Experts call this field “food security,” and the entire system is more fragile than it looks. World populations are climbing while water resources are dwindling, which has led countries such as Saudi Arabia and China to seek farmland on other continents. Among its myriad examples, “The Grab” focuses on a 15-square-mile expanse in La Paz, Ariz., an arid desert locale where there’s no limit to the amount of water landowners can pump from the aquifers. Arizona’s policy of unrestricted access means Saudi investors can legally tap into the water table to grow fields of hay, which will be shipped home to feed their cattle, even if it means draining the wells of local farmers in the process.
It’s the same principle described at the end of “There Will Be Blood,” when a triumphant Daniel Day-Lewis crows, “I drink your milkshake!” Only now, it’s H2O, not oil, that’s at stake. Versions of the same thing are already happening all over the world (not that Americans should pretend for a second that they’re not among the culprits of the global resource snatch). A good part of what makes “The Grab” so alarming is the reminder of what’s being done to satisfy your own consumer comfort.
For years, the West had a virtual monopoly on this phenomenon: Colonialism has historically been less about taking care of foreign peoples than about taking control of their resources. And now, other countries — like fast-growing China — are looking for a piece of the proverbial pie. “The Grab” points to the Great Chinese Famine and the Arab Spring as examples of shortfalls that reshaped nations, and suggests that world leaders must anticipate their people’s food and water needs if they hope to stay in power.
Want to understand the reason Vladimir Putin invaded Ukraine?

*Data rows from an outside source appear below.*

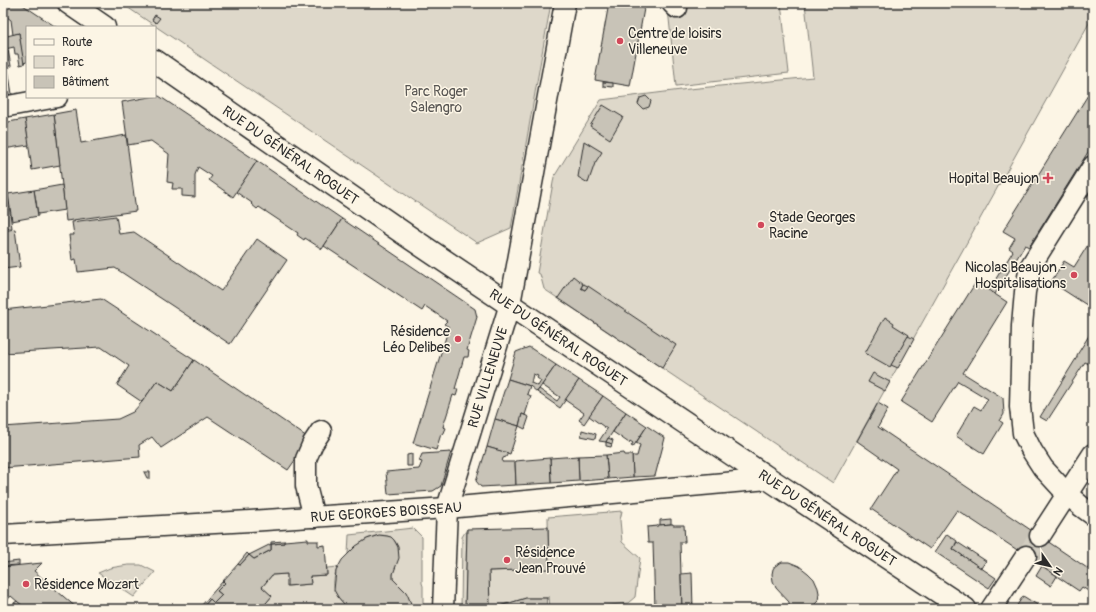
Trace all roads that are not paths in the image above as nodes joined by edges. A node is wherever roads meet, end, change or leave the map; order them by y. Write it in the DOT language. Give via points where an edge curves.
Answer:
graph roads {
  1 [pos="69,3"];
  2 [pos="565,3"];
  3 [pos="103,26"];
  4 [pos="159,69"];
  5 [pos="52,98"];
  6 [pos="3,107"];
  7 [pos="1093,166"];
  8 [pos="510,304"];
  9 [pos="321,431"];
  10 [pos="1093,454"];
  11 [pos="769,479"];
  12 [pos="1067,494"];
  13 [pos="447,508"];
  14 [pos="1093,515"];
  15 [pos="314,517"];
  16 [pos="3,535"];
  17 [pos="1040,536"];
  18 [pos="1026,556"];
  19 [pos="443,609"];
  20 [pos="965,609"];
  21 [pos="991,609"];
  1 -- 3 [label="main road"];
  2 -- 8 [label="street, RUE VILLENEUVE"];
  4 -- 8 [label="main road, RUE DU GÉNÉRAL ROGUET"];
  5 -- 6 [label="street"];
  7 -- 12 [label="street" via="1030,267 1022,326 1020,407 1023,433 1043,468"];
  8 -- 11 [label="main road, RUE DU GÉNÉRAL ROGUET"];
  8 -- 13 [label="street, RUE VILLENEUVE"];
  9 -- 15 [label="street" via="306,459 306,486"];
  10 -- 12 [label="street"];
  11 -- 13 [label="street, RUE GEORGES BOISSEAU"];
  11 -- 20 [label="main road, RUE DU GÉNÉRAL ROGUET"];
  12 -- 14 [label="street"];
  12 -- 17 [label="street"];
  13 -- 15 [label="street, RUE GEORGES BOISSEAU"];
  13 -- 19 [label="street, RUE VILLENEUVE"];
  15 -- 16 [label="street, RUE GEORGES BOISSEAU"];
  18 -- 21 [label="street"];
}
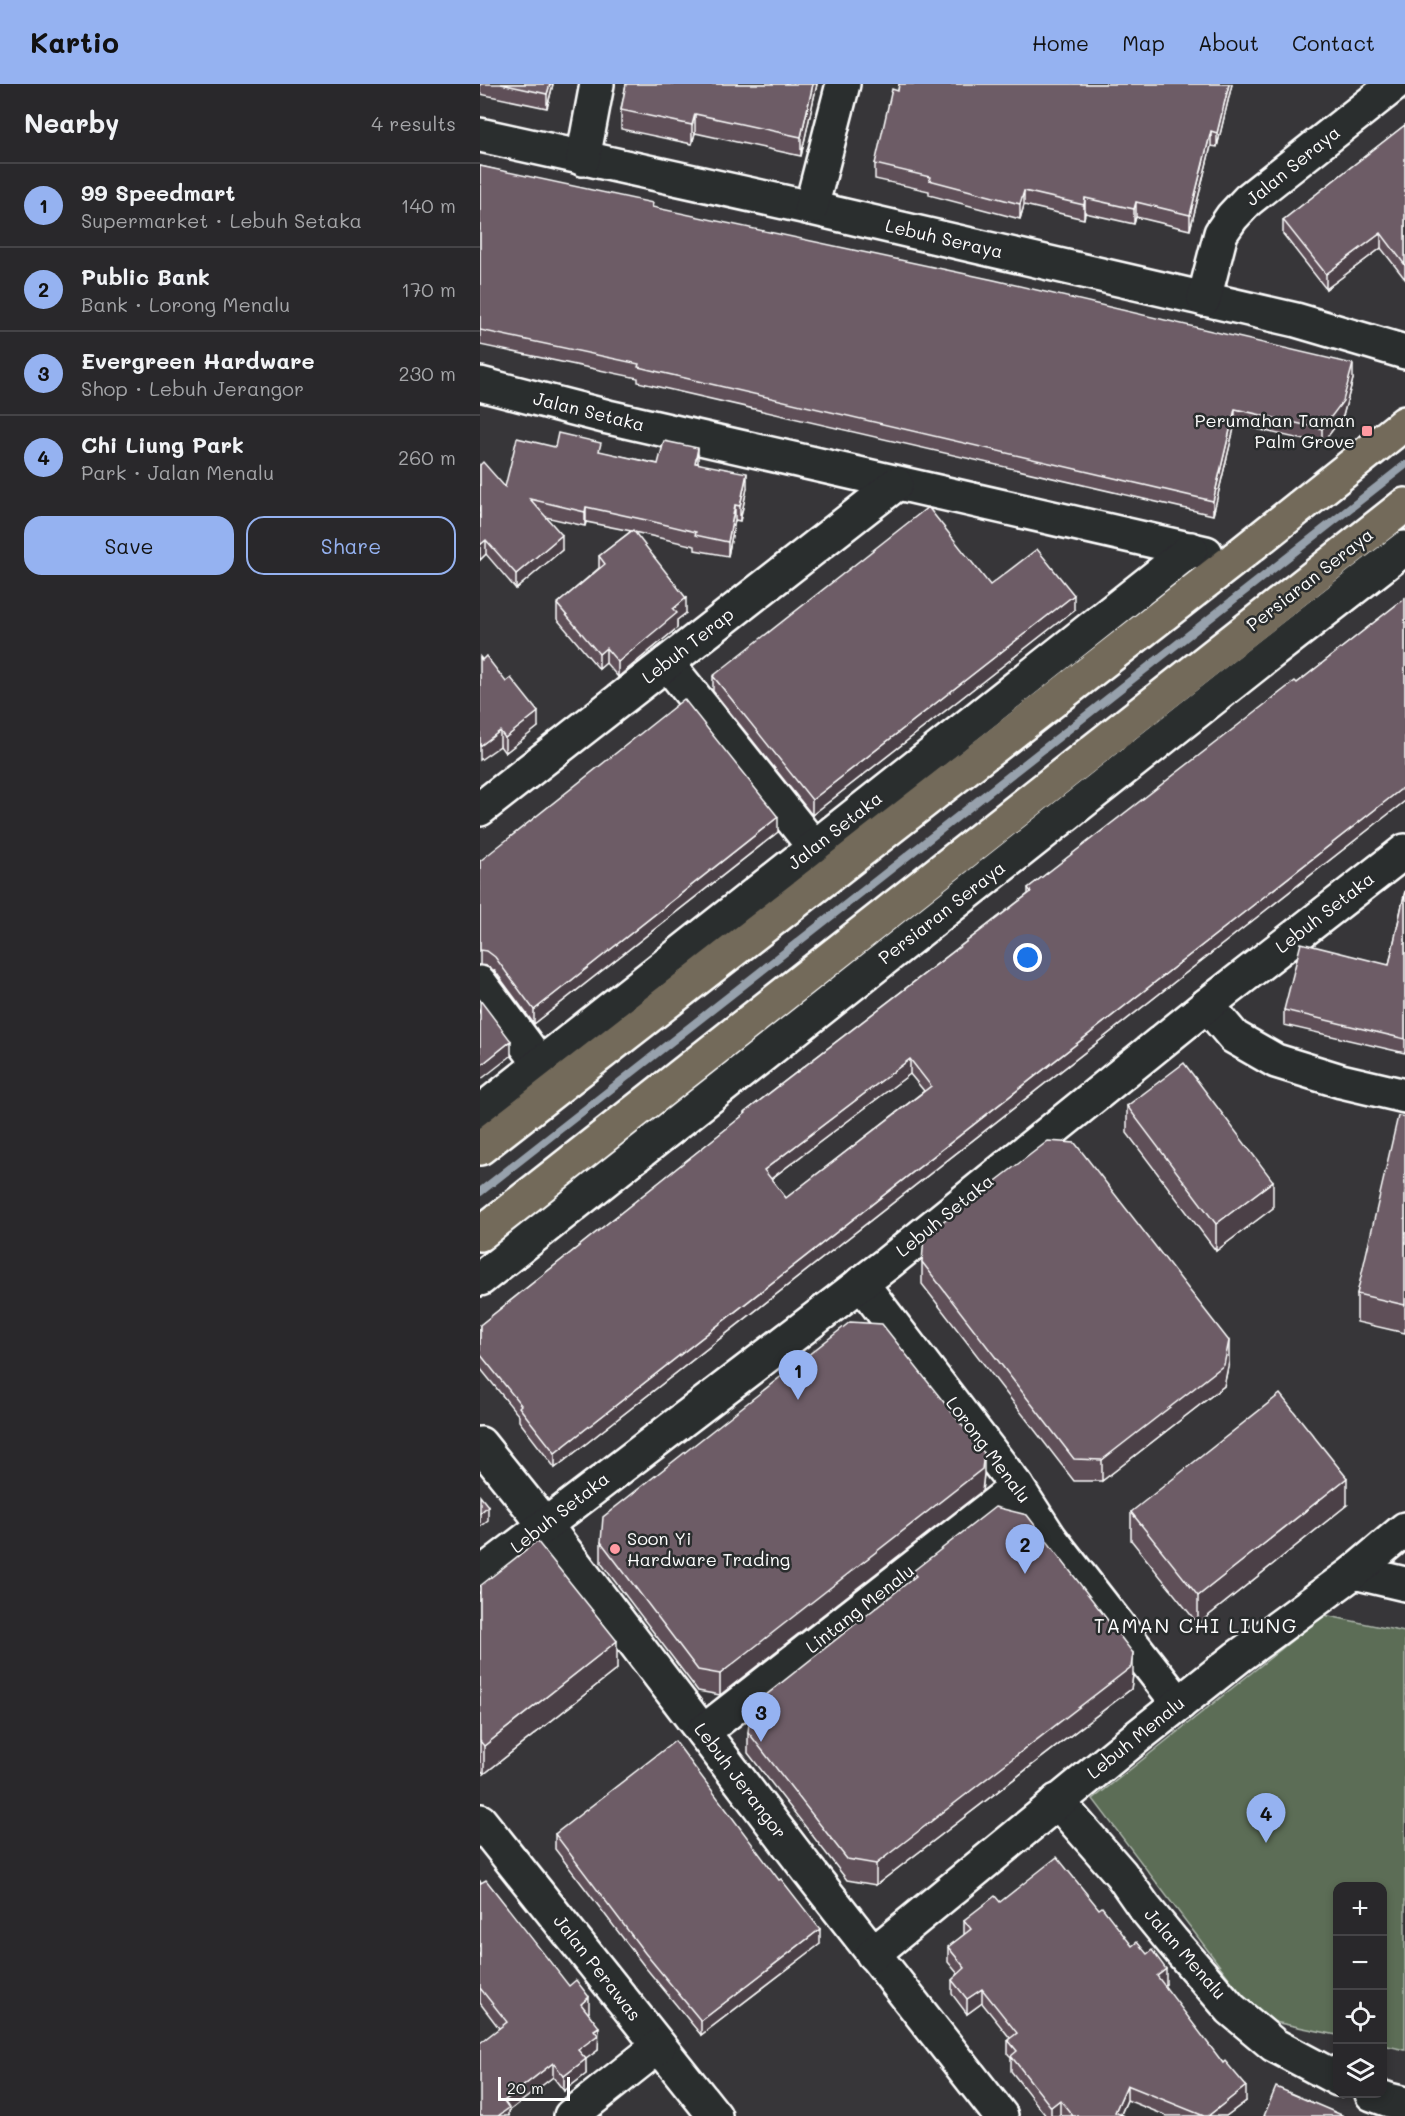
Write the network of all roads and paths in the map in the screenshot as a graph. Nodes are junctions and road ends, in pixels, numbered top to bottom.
1 (597, 84) edge
2 (843, 84) edge
3 (1395, 84) edge
4 (480, 135) edge
5 (584, 159) junction
6 (811, 208) junction
7 (1204, 299) junction
8 (1405, 352) edge
9 (485, 391) edge
10 (1405, 423) edge
11 (896, 484) junction
12 (1405, 505) edge
13 (1405, 548) edge
14 (1191, 549) junction
15 (1232, 561) junction
16 (667, 663) junction
17 (480, 809) edge
18 (814, 848) junction
19 (1405, 850) edge
20 (480, 984) edge
21 (1207, 1005) junction
22 (541, 1065) junction
23 (1405, 1095) edge
24 (480, 1112) edge
25 (480, 1148) edge
26 (480, 1234) edge
27 (480, 1279) edge
28 (861, 1283) junction
29 (480, 1444) edge
30 (1017, 1487) junction
31 (545, 1525) junction
32 (1405, 1529) edge
33 (1354, 1572) junction
34 (480, 1575) edge
35 (1405, 1584) edge
36 (1179, 1704) junction
37 (703, 1732) junction
38 (1057, 1801) junction
39 (480, 1821) edge
40 (873, 1954) junction
41 (659, 2046) junction
42 (1333, 2076) edge
43 (1383, 2098) edge
44 (1405, 2104) edge
45 (985, 2111) edge
46 (570, 2116) edge
47 (715, 2116) edge

1 - 5 street
2 - 6 street
3 - 7 street, Jalan Seraya
4 - 5 street, Lebuh Seraya
5 - 6 street, Lebuh Seraya
6 - 7 street, Lebuh Seraya
7 - 8 street, Lebuh Seraya
9 - 11 street, Jalan Setaka
10 - 15 main road
11 - 14 street, Jalan Setaka
11 - 16 street, Lebuh Terap
12 - 26 main road, Persiaran Seraya
13 - 27 street, Persiaran Seraya
14 - 15 street, Jalan Setaka
14 - 18 street, Jalan Setaka
15 - 25 main road
16 - 17 street, Lebuh Terap
16 - 18 street
18 - 22 street, Jalan Setaka
19 - 21 street, Lebuh Setaka
20 - 22 street
21 - 23 street
21 - 28 street, Lebuh Setaka
22 - 24 street, Jalan Setaka
28 - 30 street, Lorong Menalu
28 - 31 street, Lebuh Setaka
29 - 31 street, Lebuh Jerangor
30 - 36 street, Lorong Menalu
30 - 37 street, Lintang Menalu
31 - 34 street, Lebuh Setaka
31 - 37 street, Lebuh Jerangor
32 - 33 street, Lebuh Menalu
33 - 35 street
33 - 36 street, Lebuh Menalu
36 - 38 street, Lebuh Menalu
37 - 40 street, Lebuh Jerangor
38 - 40 street, Lebuh Menalu
38 - 42 street, Jalan Menalu
39 - 41 street, Jalan Perawas
40 - 45 street, Lebuh Jerangor
41 - 46 street
41 - 47 street, Jalan Perawas
43 - 44 street

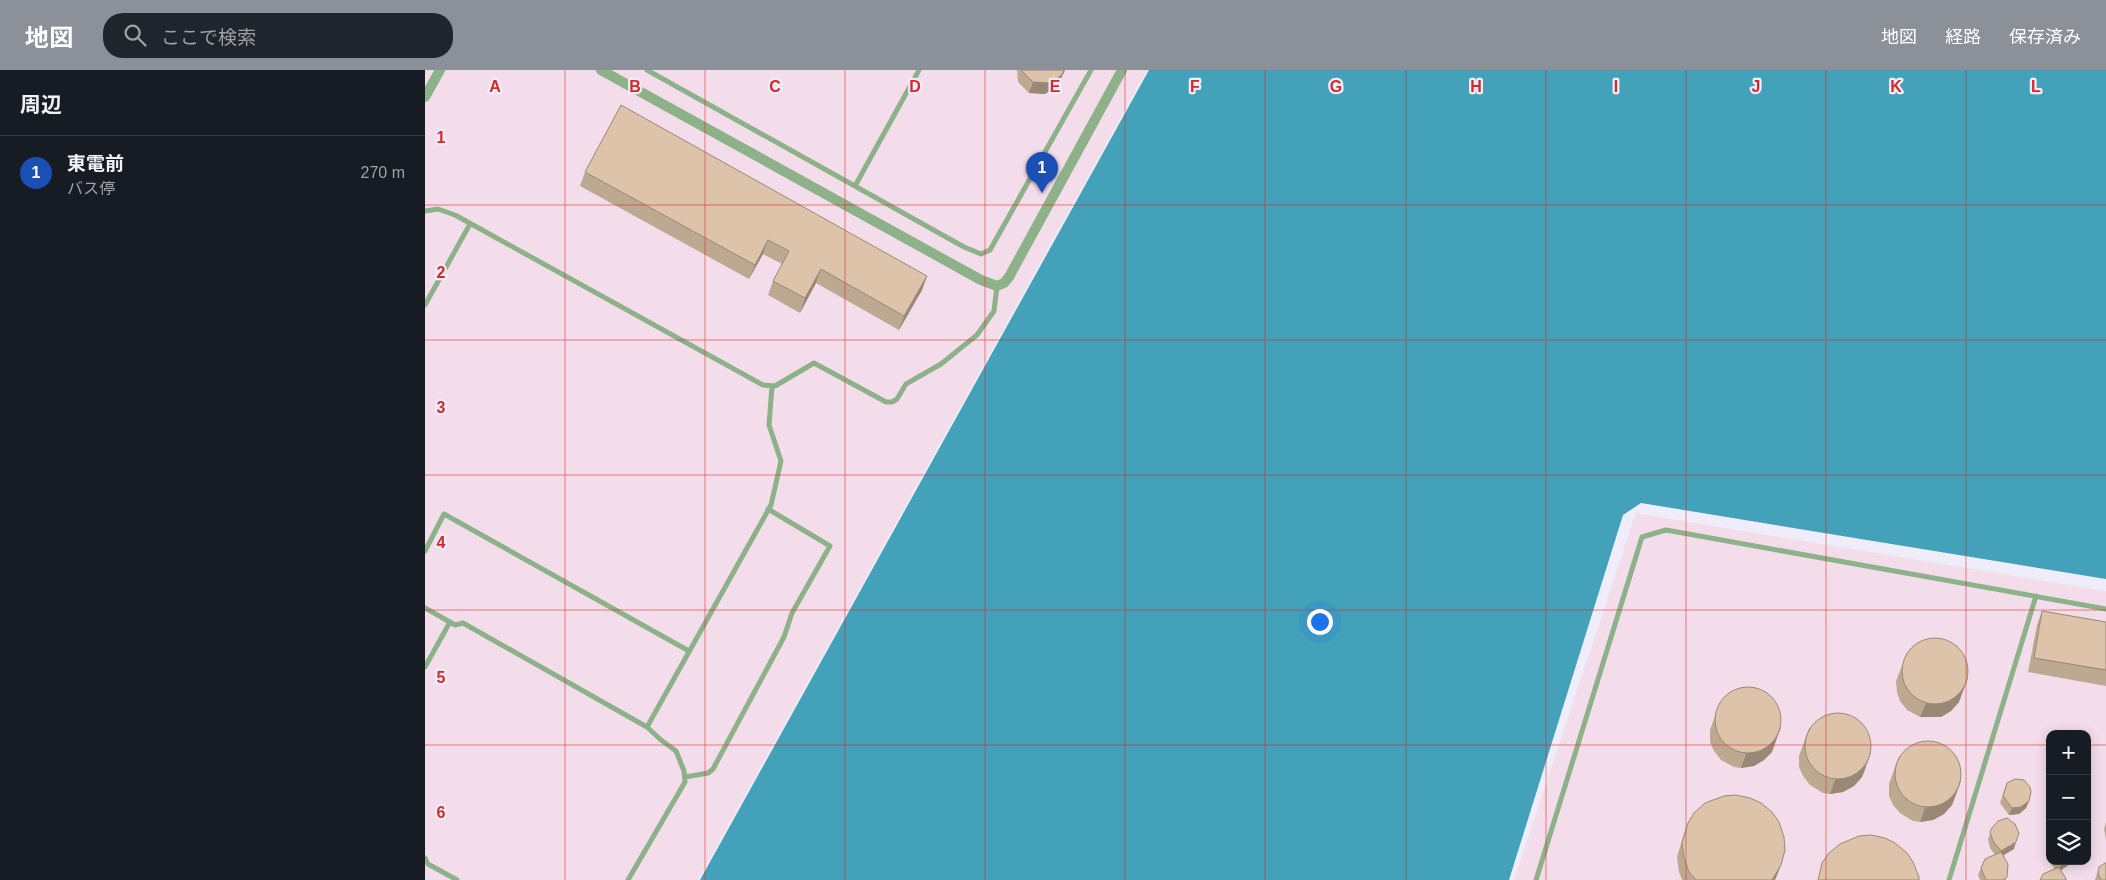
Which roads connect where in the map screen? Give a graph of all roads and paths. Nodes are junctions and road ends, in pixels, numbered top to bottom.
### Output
1 (440, 70) edge
2 (601, 70) edge
3 (647, 70) edge
4 (662, 70) edge
5 (919, 70) edge
6 (1091, 70) edge
7 (1122, 70) edge
8 (658, 76) junction
9 (425, 97) edge
10 (855, 186) junction
11 (425, 211) edge
12 (470, 224) junction
13 (997, 286) junction
14 (425, 305) edge
15 (772, 386) junction
16 (768, 510) junction
17 (425, 550) edge
18 (2036, 596) junction
19 (425, 608) edge
20 (2106, 609) edge
21 (450, 622) junction
22 (689, 651) junction
23 (425, 667) edge
24 (647, 727) junction
25 (685, 777) junction
26 (425, 858) edge
27 (457, 880) edge
28 (629, 880) edge
29 (1536, 880) edge
30 (1949, 880) edge

1 - 9 street
2 - 13 street
3 - 8 lane
4 - 8 lane
5 - 10 lane
6 - 10 lane
7 - 13 street
8 - 10 lane
11 - 12 lane
12 - 14 lane
12 - 15 lane
13 - 15 lane
15 - 16 lane
16 - 22 lane
16 - 25 lane
17 - 22 lane
18 - 20 lane
18 - 29 lane
18 - 30 lane
19 - 21 lane
21 - 23 lane
21 - 24 lane
22 - 24 lane
24 - 25 lane
25 - 28 lane
26 - 27 lane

Look no further than the besieged country’s status as supplier of 29% of the global wheat trade. Russia already took a big bite of the country in 2014, to which Ukraine responded by cutting off water to Crimea. It’s no coincidence that Russian forces occupied the canal on day one of their latest offensive, destroying the dam blocking water from the Dnieper River. (Not upset enough about Putin? Just wait’ll you hear why global warming is a good thing to a country that sees usable ranch land under areas of ice.)
Simply repeating the film’s points makes one sound like some kind of conspiracy nut, and yet, the truth is outrageous — like the way Blackwater founder Erik Prince turned his attention to a new venture, Frontier Resources Group. Operating like mercenaries, FRG reps talked about gobbling up fields and forests in Africa, driving poor villagers out of their homes, so their land can be used to feed distant regions.
The big picture here is so elusive and vast that it helps Cowperthwaite to have a few intrepid investigators to follow, letting their research drive the shape of the film (which, when you unpack it, must have been one hell of a task to structure). Her main character is CIR sleuth Nate Halverson, a tenacious journalist who broke enough of these stories that he now understands how they connect.
Halverson explains how looking into the acquisition of Smithfield Foods (a livestock company responsible for one in four American pigs) by a state-funded Chinese company led straight back to President Xi Jinping’s national strategy. All these revelations sound sinister, playing on audiences’ fears of the other without seriously challenging the degree to which their own governments do the same. It’s not fair, but those with money have always been in a position to buy mines, fields and whatever means they need to transport those resources away from where they’re harvested. So what’s new here?
On one hand, all this harvesting is being done in plain sight; on the other, there’s enormous secrecy about how companies (many of them private-looking fronts for government interests, deceptively hidden behind layers of offshore accounts) are going about the actual pillaging — and the public deserves to know. Untangling those arrangements is what Halverson and fellow investigators Mallory Newman and Emma C. Schwartz have been focused on, playing cloak and dagger as the paranoia mounts (as when they disable the camera and internet functions on a computer terminal before accessing “the trove,” a massive leak of damning insider data).
There’s so much at stake in this arena that one half expects these journalist heroes to be silenced along the way. For that reason, “The Grab” unspools like a thriller in one sense and a dystopian science fiction movie in another. The entire situation might be incredibly depressing were it not for a few heroes Halverson identifies along the way, like Brigadier Siachitema, or “Brig,” a Zambian human rights lawyer who takes the case of those displaced by companies like FRG. Accountability is the first step, and to that end, “The Grab” doesn’t entirely let its audience off the hook. We are what we eat, after all, and the more responsibly sourced our food, the better we can all feel about ourselves.